Transaction transaction = new DefaultTransaction("create");

        String typeName = newDataStore.getTypeNames()[0];
        SimpleFeatureSource featureSource = newDataStore.getFeatureSource(typeName);
        SimpleFeatureStore featureStore = (SimpleFeatureStore) featureSource;
        featureStore.setTransaction(transaction);

        while( _resultSet.next() )
        {
            setRecord();

            SimpleFeature feature = featureBuilder.buildFeature(null);
            featurecollection.add(feature);
            featureStore.addFeatures(featurecollection);

                transaction.commit();
                featurecollection.clear();
        featureCount++;
            if (featureCount % 10 == 0) 
            {
                _logger.info("Rows Processed: " + featureCount);
            }

        }

        reportResults(featureCount);

        transaction.close();
    }

A part from that i also see an amazing thing using geotools when we call transaction.commit() it first copy features in to temp space but the amazing thing is that after about 4000 feature the temp files size is about 3GB. why is that i have no idea.. any comments on this will help me to understand the problem.

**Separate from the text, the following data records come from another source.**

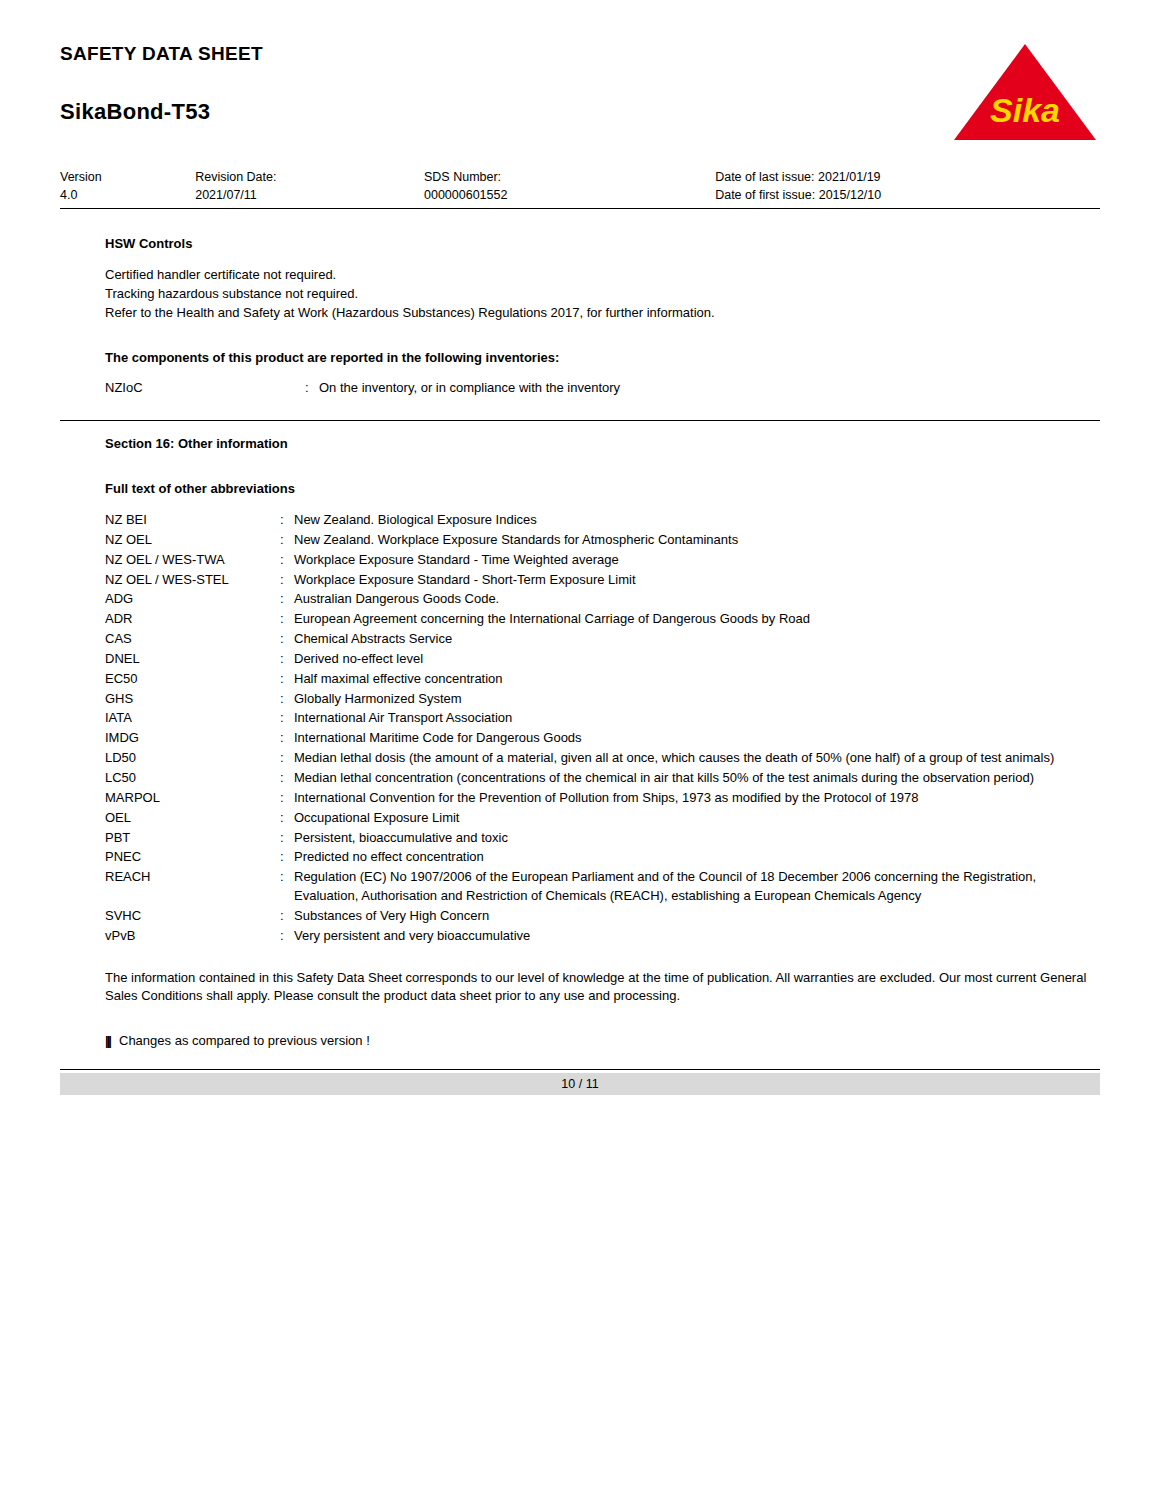SAFETY DATA SHEET
SikaBond-T53
Sika R
| Version | Revision Date: | SDS Number: | Date of last issue: 2021/01/19 |
| 4.0 | 2021/07/11 | 000000601552 | Date of first issue: 2015/12/10 |
HSW Controls
Certified handler certificate not required.
Tracking hazardous substance not required.
Refer to the Health and Safety at Work (Hazardous Substances) Regulations 2017, for further information.
The components of this product are reported in the following inventories:
NZIoC
:
On the inventory, or in compliance with the inventory
Section 16: Other information
Full text of other abbreviations
| NZ BEI | : | New Zealand. Biological Exposure Indices |
| NZ OEL | : | New Zealand. Workplace Exposure Standards for Atmospheric Contaminants |
| NZ OEL / WES-TWA | : | Workplace Exposure Standard - Time Weighted average |
| NZ OEL / WES-STEL | : | Workplace Exposure Standard - Short-Term Exposure Limit |
| ADG | : | Australian Dangerous Goods Code. |
| ADR | : | European Agreement concerning the International Carriage of Dangerous Goods by Road |
| CAS | : | Chemical Abstracts Service |
| DNEL | : | Derived no-effect level |
| EC50 | : | Half maximal effective concentration |
| GHS | : | Globally Harmonized System |
| IATA | : | International Air Transport Association |
| IMDG | : | International Maritime Code for Dangerous Goods |
| LD50 | : | Median lethal dosis (the amount of a material, given all at once, which causes the death of 50% (one half) of a group of test animals) |
| LC50 | : | Median lethal concentration (concentrations of the chemical in air that kills 50% of the test animals during the observation period) |
| MARPOL | : | International Convention for the Prevention of Pollution from Ships, 1973 as modified by the Protocol of 1978 |
| OEL | : | Occupational Exposure Limit |
| PBT | : | Persistent, bioaccumulative and toxic |
| PNEC | : | Predicted no effect concentration |
| REACH | : | Regulation (EC) No 1907/2006 of the European Parliament and of the Council of 18 December 2006 concerning the Registration, Evaluation, Authorisation and Restriction of Chemicals (REACH), establishing a European Chemicals Agency |
| SVHC | : | Substances of Very High Concern |
| vPvB | : | Very persistent and very bioaccumulative |
The information contained in this Safety Data Sheet corresponds to our level of knowledge at the time of publication. All warranties are excluded. Our most current General Sales Conditions shall apply. Please consult the product data sheet prior to any use and processing.
||| Changes as compared to previous version !
10 / 11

i tried it for 75000 points and 8000 lines (each line contains about 200 points). For lines this commit() function is behaving very badly.. by the way this is the mimimum size of data which i am testing using geotools.

Best Answer

I encountered a similar problem to what you describe, and found the source of the problem after some code inspection.

The main problem is that during the addFeatures call, a CopyOnWriteArrayList is used at some point to store all features that are to be written. (This is regardless if you add your features one at a time, or in batches.) This list implementation does a full copy everytime an item is added to it, so for a large amount of features, this causes an enormous overhead.

By browsing through the code, I learned that this only occurs when actually using a Transaction. If you do not specify one (and GeoTools falls back on a Transaction.AUTO_COMMIT mode), another implementation is used.

In short, if you drop all transaction related code, your problem should be solved. In my case, the time for writing around 200k points went from 40s to 13s, and memory usage was significantly better.